ACTIVITY >> Return the lines beginning at the one that contains "ormace týkající se" and running to the end of the records, exactly and with nothing else. Omit pictures.

SUPPLIED MATERIAL >>
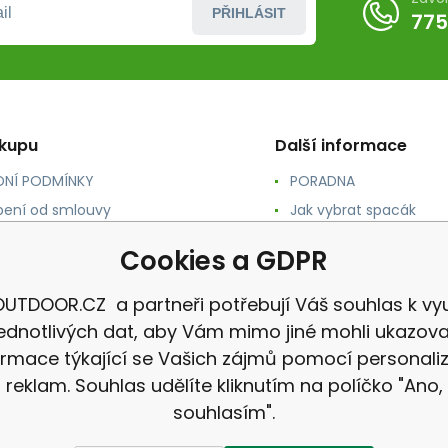
PŘIHLÁSIT
775
ákupu
Další informace
NÍ PODMÍNKY
PORADNA
ení od smlouvy
Jak vybrat spacák
TY
Jak vybrat batoh
Cookies a GDPR
NÉ A DOPRAVA
Jak vybrat karimatku
 osobních údajů
Reklamace
UTDOOR.CZ a partneři potřebují Váš souhlas k vyu
jednotlivých dat, aby Vám mimo jiné mohli ukazova
ormace týkající se Vašich zájmů pomocí personali
reklam. Souhlas udělíte kliknutím na políčko "Ano,
souhlasím".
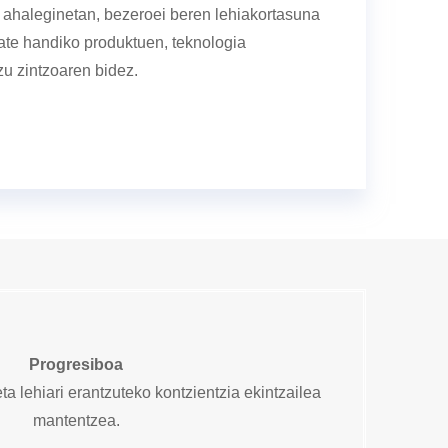
 ahaleginetan, bezeroei beren lehiakortasuna
ate handiko produktuen, teknologia
zu zintzoaren bidez.
Progresiboa
a lehiari erantzuteko kontzientzia ekintzailea
mantentzea.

REPLY TO THE EXERCISE >>
ormace týkající se Vašich zájmů pomocí personali
reklam. Souhlas udělíte kliknutím na políčko "Ano,
souhlasím".
 ahaleginetan, bezeroei beren lehiakortasuna
ate handiko produktuen, teknologia
zu zintzoaren bidez.
Progresiboa
a lehiari erantzuteko kontzientzia ekintzailea
mantentzea.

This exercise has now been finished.